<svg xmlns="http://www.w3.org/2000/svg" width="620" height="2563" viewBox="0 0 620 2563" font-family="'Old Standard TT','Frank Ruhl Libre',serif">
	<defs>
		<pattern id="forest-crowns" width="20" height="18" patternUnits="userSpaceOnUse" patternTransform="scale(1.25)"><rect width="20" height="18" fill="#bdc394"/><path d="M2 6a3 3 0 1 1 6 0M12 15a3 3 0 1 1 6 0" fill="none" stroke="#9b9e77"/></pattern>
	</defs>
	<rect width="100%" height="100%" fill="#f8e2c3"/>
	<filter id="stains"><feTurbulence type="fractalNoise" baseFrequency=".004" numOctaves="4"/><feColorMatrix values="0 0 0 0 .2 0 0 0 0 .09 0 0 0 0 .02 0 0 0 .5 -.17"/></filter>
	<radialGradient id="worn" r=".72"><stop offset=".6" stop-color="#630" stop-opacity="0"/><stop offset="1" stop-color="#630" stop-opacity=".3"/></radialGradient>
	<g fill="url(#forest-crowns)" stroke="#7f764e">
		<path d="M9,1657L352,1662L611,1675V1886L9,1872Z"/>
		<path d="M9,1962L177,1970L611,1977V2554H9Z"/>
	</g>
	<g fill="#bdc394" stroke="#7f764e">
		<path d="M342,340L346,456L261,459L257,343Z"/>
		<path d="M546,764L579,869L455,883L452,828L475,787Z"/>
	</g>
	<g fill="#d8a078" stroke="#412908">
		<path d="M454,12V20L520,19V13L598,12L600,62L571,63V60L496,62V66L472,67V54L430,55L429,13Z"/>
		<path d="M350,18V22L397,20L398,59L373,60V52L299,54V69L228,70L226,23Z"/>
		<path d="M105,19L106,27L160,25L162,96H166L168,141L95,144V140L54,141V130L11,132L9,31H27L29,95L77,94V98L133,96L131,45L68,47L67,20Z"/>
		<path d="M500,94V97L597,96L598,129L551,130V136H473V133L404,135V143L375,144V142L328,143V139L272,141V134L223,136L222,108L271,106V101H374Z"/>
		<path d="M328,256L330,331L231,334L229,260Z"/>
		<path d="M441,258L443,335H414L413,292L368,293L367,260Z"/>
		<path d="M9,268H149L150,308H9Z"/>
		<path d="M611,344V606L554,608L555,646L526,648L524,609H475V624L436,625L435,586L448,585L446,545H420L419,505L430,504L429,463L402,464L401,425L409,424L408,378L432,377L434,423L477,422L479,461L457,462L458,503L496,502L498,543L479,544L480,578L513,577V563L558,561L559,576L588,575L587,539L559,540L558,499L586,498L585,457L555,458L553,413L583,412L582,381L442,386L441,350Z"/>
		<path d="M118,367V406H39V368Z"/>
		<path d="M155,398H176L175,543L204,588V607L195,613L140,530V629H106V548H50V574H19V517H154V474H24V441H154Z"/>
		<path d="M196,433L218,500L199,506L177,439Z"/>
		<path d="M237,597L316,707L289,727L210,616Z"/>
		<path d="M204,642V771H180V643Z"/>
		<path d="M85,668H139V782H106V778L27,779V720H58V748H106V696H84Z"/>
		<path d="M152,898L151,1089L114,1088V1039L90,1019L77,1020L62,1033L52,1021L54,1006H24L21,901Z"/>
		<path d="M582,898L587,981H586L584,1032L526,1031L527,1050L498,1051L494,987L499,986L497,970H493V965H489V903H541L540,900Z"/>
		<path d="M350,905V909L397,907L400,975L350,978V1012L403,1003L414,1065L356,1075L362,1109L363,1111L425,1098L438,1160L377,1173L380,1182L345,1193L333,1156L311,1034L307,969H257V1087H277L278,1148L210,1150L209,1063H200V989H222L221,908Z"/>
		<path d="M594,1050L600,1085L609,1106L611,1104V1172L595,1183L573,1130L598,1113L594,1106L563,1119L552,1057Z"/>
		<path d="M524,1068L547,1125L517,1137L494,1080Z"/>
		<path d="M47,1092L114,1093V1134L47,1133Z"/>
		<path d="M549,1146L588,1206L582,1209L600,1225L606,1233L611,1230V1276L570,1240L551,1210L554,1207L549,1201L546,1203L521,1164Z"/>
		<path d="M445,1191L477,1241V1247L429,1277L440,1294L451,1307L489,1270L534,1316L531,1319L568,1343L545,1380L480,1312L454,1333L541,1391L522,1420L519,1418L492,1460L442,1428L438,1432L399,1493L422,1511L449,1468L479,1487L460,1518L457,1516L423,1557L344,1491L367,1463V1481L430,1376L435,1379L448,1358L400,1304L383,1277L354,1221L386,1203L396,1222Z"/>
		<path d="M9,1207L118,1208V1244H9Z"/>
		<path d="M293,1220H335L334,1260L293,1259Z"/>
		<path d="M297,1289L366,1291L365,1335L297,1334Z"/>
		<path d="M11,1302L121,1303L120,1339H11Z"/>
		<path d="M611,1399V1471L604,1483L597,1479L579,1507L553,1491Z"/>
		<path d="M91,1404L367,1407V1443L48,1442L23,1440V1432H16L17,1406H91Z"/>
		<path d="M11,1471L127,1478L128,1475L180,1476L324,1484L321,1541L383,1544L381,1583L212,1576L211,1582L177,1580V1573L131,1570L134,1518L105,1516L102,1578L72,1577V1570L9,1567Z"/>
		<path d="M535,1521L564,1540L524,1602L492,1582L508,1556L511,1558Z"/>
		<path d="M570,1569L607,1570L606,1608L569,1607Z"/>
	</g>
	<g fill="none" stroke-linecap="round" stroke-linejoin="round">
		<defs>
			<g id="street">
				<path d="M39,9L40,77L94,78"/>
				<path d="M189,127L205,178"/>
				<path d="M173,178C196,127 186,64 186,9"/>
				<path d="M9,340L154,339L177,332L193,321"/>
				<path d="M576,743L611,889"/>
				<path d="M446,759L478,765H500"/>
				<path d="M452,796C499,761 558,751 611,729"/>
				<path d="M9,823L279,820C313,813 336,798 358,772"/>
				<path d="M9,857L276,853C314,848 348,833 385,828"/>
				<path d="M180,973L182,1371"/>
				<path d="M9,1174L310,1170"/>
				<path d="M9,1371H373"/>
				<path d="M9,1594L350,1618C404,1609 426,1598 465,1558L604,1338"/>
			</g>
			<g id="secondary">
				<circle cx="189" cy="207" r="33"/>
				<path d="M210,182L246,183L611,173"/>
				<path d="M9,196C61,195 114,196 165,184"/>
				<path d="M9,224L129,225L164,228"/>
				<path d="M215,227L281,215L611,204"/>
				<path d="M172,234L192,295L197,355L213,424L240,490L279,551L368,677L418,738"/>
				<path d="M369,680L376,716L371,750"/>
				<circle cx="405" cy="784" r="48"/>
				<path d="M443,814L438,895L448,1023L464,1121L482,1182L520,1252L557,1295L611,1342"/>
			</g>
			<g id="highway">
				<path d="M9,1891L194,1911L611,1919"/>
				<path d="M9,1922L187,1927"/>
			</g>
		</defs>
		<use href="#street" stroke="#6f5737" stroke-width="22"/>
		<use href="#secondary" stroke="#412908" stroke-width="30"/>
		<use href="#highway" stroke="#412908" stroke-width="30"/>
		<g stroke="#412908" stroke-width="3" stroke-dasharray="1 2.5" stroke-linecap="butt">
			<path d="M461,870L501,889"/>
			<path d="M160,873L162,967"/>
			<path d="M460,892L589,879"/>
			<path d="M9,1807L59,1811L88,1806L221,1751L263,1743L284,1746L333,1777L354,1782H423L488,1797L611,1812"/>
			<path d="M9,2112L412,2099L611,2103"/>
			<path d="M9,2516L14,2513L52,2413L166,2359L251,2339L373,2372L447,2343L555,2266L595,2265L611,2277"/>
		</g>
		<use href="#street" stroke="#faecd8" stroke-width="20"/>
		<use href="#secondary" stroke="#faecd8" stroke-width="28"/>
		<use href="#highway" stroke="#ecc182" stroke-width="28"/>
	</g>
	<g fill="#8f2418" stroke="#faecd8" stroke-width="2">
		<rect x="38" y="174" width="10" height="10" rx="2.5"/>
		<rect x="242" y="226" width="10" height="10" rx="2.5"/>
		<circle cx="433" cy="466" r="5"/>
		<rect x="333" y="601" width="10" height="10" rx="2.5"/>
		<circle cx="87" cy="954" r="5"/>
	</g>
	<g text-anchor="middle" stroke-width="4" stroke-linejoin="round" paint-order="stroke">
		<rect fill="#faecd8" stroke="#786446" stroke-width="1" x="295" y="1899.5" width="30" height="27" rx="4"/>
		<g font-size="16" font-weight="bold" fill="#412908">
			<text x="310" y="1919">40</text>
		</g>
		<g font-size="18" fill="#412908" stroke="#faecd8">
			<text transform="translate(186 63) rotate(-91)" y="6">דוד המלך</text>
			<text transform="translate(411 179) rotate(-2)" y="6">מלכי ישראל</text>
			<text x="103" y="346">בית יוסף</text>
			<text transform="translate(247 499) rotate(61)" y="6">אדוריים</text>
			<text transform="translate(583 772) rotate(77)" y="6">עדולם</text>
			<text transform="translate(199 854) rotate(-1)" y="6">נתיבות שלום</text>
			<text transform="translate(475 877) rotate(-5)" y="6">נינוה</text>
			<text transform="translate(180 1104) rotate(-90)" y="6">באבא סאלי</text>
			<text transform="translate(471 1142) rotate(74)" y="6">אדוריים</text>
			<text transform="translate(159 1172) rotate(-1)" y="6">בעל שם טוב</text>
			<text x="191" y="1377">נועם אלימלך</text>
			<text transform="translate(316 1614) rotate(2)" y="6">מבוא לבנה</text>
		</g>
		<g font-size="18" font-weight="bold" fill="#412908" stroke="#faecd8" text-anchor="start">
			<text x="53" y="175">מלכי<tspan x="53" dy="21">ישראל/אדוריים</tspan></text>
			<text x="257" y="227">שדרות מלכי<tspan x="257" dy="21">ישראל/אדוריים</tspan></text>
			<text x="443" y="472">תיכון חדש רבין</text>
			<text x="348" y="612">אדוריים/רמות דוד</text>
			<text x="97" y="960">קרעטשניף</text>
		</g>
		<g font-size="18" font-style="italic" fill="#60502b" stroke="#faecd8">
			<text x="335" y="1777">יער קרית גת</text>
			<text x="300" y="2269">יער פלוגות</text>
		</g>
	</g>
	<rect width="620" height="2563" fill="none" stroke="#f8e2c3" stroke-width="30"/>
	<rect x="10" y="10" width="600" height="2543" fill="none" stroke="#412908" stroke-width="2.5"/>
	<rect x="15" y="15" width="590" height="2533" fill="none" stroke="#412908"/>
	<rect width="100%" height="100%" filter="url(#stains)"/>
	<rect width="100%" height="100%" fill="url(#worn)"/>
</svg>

...

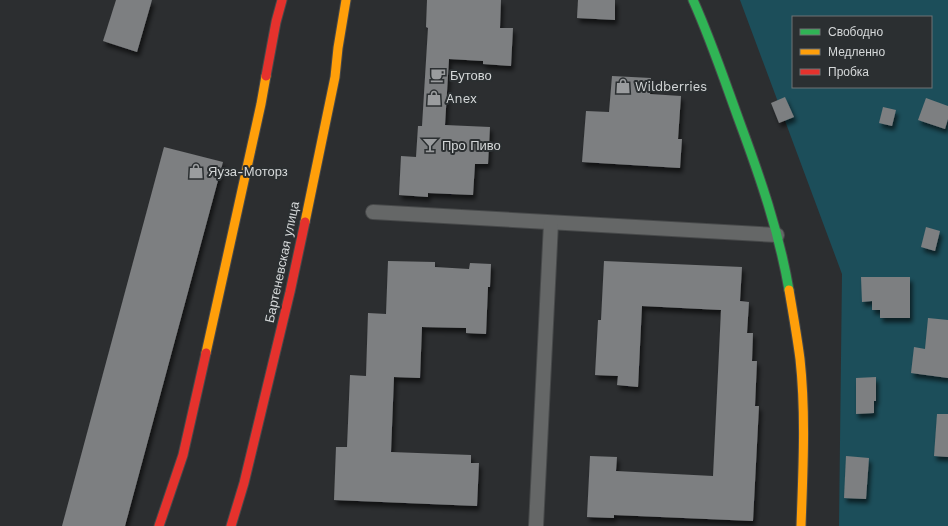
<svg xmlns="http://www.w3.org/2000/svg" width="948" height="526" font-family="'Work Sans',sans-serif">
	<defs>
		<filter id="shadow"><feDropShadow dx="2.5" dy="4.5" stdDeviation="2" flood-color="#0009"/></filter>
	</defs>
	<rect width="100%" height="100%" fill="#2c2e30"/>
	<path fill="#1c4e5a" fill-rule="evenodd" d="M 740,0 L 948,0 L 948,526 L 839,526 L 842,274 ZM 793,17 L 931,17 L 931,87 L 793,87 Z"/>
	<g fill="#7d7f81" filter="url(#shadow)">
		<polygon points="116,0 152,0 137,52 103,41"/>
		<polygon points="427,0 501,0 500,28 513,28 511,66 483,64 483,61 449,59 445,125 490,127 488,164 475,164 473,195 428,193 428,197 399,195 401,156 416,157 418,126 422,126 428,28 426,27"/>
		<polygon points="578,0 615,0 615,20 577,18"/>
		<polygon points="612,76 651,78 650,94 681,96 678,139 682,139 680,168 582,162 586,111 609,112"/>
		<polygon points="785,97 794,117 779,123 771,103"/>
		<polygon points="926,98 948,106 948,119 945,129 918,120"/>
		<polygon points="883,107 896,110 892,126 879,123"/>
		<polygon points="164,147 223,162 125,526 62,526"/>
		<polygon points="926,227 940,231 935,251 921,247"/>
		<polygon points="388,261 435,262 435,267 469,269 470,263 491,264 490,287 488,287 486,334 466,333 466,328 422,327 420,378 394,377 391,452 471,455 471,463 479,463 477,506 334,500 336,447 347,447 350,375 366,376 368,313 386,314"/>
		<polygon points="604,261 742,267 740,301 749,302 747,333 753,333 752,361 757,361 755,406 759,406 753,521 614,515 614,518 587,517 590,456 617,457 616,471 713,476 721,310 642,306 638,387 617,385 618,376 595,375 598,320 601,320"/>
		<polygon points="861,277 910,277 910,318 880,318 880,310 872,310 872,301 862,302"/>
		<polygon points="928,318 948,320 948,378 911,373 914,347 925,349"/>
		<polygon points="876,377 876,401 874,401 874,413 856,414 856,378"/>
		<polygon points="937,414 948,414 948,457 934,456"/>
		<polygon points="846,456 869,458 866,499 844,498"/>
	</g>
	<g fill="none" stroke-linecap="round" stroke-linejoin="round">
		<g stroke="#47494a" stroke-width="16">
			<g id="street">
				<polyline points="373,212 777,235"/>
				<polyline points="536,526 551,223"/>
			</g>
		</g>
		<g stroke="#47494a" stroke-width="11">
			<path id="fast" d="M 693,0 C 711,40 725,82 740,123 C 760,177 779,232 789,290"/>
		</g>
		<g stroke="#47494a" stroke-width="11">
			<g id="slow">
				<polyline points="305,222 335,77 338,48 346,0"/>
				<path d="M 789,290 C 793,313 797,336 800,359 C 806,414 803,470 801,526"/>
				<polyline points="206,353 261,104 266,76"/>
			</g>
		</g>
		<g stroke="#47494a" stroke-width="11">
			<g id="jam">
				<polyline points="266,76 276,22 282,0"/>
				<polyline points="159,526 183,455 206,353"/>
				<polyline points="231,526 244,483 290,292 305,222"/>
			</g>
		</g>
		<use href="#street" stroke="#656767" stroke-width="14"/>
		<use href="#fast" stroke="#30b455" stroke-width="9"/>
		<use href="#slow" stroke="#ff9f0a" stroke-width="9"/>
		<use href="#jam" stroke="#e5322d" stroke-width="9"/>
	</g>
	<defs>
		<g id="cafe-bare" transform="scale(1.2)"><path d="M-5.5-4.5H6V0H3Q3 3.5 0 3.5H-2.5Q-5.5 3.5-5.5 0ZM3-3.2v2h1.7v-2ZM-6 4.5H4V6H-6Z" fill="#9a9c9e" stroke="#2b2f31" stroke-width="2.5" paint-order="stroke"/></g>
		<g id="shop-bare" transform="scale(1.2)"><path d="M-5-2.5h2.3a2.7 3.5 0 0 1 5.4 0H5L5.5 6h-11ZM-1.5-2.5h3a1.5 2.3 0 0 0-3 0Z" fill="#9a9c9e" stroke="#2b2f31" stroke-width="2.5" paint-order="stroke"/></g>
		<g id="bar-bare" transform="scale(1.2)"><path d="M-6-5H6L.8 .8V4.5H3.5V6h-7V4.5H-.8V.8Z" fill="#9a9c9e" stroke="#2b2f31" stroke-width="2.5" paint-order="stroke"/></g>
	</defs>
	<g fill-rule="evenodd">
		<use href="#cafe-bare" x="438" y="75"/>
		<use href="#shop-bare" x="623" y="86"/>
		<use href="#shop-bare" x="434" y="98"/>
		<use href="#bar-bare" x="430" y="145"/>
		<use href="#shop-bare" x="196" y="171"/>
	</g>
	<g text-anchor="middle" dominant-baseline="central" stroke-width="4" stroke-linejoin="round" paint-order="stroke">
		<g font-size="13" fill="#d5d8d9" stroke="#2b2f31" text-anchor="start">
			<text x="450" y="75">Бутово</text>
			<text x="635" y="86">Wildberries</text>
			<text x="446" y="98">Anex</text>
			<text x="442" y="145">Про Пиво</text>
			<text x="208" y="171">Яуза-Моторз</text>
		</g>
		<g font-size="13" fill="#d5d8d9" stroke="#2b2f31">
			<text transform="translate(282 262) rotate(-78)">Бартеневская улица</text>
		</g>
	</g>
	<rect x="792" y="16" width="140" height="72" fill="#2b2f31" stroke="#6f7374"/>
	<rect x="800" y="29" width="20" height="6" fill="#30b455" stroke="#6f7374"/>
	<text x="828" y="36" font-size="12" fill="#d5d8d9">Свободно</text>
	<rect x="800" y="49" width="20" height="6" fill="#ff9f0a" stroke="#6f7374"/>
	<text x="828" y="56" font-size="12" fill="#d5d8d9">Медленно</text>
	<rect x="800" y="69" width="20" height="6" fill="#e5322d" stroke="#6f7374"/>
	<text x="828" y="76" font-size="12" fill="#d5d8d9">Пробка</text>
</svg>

TRY IT: For the string "stains", count the matching lines in the listing and give that number by itself.

RESPONSE BELOW: 2